Optimizing Our Data Lakehouse with Presto: A Strategic Transformation Project

    This is a guest post from Yahya Elhag Elemam, Director of Big Data and Analytics at Zain Sudan

    Our data journey – from Cloudera to Data Lakehouse

    Zain Sudan is a mobile phone operator in Sudan (and was the first mobile phone operator in Sudan when it started in 1996!), and part of the Zain Group. Today, there are over 11M subscribers and a number of internal analysts to support in everyday business use cases.

    For several years, we operated our data lakehouse using Cloudera, which provided a stable foundation but presented challenges in data operations and lacked support for real-time analytics.

    Our technology stack included HDFS, Hive, HBase, Impala, Oozie, and Hue, with Tableau serving as our primary visualization tool.

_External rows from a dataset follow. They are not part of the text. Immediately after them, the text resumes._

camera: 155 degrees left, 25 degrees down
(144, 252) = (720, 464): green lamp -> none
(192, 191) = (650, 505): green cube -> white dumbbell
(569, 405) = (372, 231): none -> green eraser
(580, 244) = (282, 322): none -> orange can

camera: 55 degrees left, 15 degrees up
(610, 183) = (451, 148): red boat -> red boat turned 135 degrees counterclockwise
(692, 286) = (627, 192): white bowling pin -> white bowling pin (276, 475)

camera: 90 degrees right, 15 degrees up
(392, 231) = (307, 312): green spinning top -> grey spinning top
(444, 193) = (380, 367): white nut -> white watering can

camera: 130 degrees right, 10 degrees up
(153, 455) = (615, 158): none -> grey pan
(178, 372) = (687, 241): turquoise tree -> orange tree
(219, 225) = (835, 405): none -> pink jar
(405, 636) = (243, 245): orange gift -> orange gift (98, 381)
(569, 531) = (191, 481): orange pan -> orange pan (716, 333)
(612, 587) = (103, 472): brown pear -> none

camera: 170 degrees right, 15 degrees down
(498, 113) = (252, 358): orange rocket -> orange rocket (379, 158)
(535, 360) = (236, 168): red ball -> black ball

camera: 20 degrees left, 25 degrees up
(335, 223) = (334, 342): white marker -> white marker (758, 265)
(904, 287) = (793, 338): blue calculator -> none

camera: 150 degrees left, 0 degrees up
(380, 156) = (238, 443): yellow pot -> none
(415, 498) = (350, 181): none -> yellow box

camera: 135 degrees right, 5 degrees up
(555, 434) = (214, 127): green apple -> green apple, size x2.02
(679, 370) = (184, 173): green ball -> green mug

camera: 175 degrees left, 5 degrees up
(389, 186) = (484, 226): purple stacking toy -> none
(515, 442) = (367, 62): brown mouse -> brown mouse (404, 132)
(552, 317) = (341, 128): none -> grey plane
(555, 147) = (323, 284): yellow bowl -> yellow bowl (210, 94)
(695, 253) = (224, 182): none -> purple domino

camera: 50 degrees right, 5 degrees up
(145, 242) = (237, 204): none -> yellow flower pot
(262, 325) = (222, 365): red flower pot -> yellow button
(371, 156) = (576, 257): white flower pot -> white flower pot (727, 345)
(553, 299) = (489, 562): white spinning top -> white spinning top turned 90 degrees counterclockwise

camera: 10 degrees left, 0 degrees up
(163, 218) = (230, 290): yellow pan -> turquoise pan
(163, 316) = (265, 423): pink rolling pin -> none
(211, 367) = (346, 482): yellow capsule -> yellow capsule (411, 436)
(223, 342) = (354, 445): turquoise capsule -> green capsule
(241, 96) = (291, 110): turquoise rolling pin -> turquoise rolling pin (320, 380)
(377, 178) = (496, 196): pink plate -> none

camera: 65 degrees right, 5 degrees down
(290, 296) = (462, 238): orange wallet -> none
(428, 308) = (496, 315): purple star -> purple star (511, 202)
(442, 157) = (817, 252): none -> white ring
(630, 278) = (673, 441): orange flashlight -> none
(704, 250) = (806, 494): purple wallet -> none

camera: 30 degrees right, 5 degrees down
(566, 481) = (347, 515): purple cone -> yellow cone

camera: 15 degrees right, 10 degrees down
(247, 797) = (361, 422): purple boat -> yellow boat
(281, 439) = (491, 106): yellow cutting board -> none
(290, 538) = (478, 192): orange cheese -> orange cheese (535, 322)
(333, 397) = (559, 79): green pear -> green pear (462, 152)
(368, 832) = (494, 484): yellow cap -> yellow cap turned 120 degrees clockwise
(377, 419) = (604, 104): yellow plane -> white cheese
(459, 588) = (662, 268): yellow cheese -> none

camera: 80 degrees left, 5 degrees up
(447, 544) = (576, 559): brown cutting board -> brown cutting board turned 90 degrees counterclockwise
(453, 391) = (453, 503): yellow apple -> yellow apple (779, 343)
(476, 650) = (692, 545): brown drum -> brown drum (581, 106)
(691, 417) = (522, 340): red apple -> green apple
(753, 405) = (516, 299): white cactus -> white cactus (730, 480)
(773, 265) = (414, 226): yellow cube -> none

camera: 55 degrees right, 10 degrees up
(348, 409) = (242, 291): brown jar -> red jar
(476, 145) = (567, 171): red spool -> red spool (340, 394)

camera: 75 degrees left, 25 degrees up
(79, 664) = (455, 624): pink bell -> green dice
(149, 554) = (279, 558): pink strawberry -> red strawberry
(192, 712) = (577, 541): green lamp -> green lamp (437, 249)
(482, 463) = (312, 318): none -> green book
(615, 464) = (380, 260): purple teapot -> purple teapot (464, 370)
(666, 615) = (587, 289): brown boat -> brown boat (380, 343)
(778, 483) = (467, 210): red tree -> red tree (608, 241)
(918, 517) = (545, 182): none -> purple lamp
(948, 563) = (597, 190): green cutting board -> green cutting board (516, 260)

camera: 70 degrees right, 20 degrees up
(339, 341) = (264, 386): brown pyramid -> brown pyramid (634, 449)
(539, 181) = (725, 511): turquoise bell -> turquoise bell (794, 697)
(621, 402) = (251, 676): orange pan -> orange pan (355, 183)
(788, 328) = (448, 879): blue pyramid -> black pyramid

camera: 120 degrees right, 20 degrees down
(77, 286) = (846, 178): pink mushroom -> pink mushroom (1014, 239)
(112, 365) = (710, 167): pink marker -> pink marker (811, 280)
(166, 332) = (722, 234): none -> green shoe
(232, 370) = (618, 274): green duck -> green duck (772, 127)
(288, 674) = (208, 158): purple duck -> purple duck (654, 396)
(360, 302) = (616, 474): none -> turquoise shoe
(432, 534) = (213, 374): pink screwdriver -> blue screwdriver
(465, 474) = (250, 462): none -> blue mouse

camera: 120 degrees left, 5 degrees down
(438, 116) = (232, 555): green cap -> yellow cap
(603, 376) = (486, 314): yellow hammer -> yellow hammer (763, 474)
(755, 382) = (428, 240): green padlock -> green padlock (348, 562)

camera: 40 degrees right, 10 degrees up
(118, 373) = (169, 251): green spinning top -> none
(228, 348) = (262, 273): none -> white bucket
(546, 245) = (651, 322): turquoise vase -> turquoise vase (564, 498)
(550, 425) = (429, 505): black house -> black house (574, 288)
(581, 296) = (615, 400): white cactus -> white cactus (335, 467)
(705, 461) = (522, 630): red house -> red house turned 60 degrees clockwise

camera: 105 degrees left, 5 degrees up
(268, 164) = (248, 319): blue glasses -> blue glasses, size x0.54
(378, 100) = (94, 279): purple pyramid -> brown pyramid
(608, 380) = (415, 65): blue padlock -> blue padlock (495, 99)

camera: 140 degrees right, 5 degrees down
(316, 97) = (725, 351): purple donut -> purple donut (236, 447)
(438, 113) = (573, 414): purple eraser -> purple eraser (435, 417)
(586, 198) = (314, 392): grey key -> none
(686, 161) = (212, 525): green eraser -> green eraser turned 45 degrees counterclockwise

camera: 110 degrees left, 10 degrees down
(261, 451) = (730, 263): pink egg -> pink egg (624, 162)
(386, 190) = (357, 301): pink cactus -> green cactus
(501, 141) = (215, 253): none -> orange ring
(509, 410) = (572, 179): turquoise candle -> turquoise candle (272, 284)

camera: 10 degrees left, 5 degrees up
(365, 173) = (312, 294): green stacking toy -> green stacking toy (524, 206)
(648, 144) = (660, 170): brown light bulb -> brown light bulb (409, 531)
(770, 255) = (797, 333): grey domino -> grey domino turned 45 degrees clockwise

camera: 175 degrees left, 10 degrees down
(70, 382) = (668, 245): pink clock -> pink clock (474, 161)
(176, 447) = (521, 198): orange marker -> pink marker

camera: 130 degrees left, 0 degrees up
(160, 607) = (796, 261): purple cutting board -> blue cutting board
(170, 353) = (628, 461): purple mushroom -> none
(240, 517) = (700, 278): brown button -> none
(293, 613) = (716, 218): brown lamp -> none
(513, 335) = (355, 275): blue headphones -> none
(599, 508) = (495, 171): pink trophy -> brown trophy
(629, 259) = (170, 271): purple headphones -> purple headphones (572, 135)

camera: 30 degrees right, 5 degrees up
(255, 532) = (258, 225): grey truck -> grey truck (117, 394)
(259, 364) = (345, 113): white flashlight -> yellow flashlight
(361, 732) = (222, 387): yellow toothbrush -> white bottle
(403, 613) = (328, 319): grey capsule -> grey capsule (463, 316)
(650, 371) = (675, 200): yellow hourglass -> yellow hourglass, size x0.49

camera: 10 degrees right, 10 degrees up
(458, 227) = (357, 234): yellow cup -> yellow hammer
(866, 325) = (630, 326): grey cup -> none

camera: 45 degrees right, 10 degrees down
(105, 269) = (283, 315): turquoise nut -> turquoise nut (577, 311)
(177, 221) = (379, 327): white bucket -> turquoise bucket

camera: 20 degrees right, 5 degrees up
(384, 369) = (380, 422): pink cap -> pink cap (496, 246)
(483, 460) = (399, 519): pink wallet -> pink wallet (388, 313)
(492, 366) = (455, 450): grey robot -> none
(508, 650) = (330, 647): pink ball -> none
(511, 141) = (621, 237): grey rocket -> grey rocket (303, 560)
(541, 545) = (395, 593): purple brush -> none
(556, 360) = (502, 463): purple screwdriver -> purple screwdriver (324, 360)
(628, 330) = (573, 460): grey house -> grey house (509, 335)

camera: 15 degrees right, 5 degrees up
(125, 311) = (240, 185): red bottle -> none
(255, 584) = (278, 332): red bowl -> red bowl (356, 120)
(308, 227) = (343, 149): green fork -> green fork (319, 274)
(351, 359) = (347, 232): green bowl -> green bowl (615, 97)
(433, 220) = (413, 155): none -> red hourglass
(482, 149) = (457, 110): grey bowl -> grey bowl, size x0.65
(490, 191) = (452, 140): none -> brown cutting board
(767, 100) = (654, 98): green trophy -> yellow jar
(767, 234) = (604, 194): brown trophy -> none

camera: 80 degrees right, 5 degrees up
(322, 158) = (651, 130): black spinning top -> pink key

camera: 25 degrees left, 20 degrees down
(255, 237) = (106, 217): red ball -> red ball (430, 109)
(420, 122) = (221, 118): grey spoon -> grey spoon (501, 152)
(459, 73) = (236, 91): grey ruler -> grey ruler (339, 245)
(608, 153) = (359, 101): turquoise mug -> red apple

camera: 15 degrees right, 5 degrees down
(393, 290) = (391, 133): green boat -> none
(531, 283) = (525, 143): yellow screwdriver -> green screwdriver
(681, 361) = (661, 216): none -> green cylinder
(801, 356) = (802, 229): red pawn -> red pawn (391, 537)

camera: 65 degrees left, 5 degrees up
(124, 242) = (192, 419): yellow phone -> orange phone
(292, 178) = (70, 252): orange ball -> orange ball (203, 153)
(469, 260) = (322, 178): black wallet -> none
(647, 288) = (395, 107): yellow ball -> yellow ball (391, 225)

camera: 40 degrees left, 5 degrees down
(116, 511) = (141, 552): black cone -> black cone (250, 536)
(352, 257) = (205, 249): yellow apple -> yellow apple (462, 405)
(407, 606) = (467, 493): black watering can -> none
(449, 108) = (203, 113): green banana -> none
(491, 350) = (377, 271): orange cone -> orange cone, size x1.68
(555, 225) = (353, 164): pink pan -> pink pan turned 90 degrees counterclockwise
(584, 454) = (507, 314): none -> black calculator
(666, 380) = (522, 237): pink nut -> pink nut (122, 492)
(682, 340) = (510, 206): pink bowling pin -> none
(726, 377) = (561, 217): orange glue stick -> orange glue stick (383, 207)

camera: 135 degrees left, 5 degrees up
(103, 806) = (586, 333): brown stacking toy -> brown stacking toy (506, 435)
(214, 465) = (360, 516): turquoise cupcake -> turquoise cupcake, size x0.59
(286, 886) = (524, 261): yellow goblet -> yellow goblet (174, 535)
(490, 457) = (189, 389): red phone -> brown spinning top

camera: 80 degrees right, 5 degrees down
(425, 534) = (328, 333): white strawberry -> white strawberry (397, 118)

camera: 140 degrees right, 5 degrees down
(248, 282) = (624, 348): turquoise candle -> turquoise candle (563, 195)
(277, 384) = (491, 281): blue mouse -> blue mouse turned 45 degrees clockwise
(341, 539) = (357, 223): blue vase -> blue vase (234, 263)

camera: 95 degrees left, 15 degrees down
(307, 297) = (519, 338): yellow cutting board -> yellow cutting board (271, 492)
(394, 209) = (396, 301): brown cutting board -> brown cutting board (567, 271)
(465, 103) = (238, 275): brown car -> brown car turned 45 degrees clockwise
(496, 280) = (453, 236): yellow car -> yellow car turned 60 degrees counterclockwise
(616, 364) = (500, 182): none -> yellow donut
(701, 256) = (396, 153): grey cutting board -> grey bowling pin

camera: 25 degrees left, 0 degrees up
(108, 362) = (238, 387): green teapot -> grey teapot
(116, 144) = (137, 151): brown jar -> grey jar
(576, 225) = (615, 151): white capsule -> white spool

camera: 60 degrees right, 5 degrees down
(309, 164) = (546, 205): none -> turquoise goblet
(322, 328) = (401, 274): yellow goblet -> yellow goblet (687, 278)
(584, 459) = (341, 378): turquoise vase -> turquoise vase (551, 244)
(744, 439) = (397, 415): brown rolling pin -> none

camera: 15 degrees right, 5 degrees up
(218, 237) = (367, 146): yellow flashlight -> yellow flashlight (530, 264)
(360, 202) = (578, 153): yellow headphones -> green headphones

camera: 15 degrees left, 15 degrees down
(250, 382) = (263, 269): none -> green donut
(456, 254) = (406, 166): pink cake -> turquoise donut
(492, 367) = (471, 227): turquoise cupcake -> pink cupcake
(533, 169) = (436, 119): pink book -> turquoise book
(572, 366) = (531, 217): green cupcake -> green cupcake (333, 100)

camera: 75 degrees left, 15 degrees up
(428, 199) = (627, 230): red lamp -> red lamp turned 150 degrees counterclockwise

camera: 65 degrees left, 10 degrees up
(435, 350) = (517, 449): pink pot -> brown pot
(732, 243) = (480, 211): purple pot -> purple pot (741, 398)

Initially, we connected Tableau to Impala, but this setup led to significant issues related to data synchronization, requiring manual metadata refreshes and delivering suboptimal performance.

    To address these challenges, we introduced an RDBMS (PostgreSQL) to store summary data, which improved data consistency and performance. However, maintaining synchronization between PostgreSQL and the data lake added operational complexity.

    Strategic Vision: EDT

    (Easy Operation, Data Accuracy and TCO Reduction)

    Following an extensive evaluation of our technology stack and total platform cost, we conducted thorough research and testing of alternative solutions. This led us to define a strategic vision for our analytics platform, centered on three key objectives:

    • Easy Operation: Streamlining data management and reducing operational overhead.
    • Data Accuracy: Ensuring data integrity and synchronization across all systems.
    • TCO Reduction: Optimizing costs while maintaining high performance and scalability.

    Re-Architecting Our Data Lakehouse

    After conducting multiple proof-of-concept (PoC) evaluations, we adopted the following architecture which is built on open-source:

    • ETL Processing: Apache NiFi
    • Data Storage: Apache Hadoop
    • Table Format: Apache Iceberg
    • Data Transformation: Apache Spark
    • Orchestration & Scheduling: Apache Airflow
    • Analytics Query Engine: Presto to support all Visualization & Querying Tools
    • BI dashboards & BI self-service: Apache Superset
    • Data exploration: Apache Hue
    • Central analytics notebook: JupyterLab
    • Interactive data science workflows: Apache Zeppelin

    Key Achievements with This Architecture

    By implementing this architecture, we successfully:

    • Established a unified data lakehouse solution
    • Enabled BI self-service analytics through Presto
    • Delivered real-time use cases, such as real-time revenue reporting, real-time products monitoring, etc.
    • Zero license platform

    Presto’s Impact on Our Analytics Platform

    Presto was deployed with seven worker nodes and two coordinators, providing a stable and high-performance environment.

    The majority of queries now execute within one second, demonstrating significant performance improvements.

    Without Presto, direct connectivity between our visualization tools and the data lakehouse would have been impossible. Presto has been instrumental in elevating our analytics platform to the next level, providing a scalable and efficient solution for our growing data needs.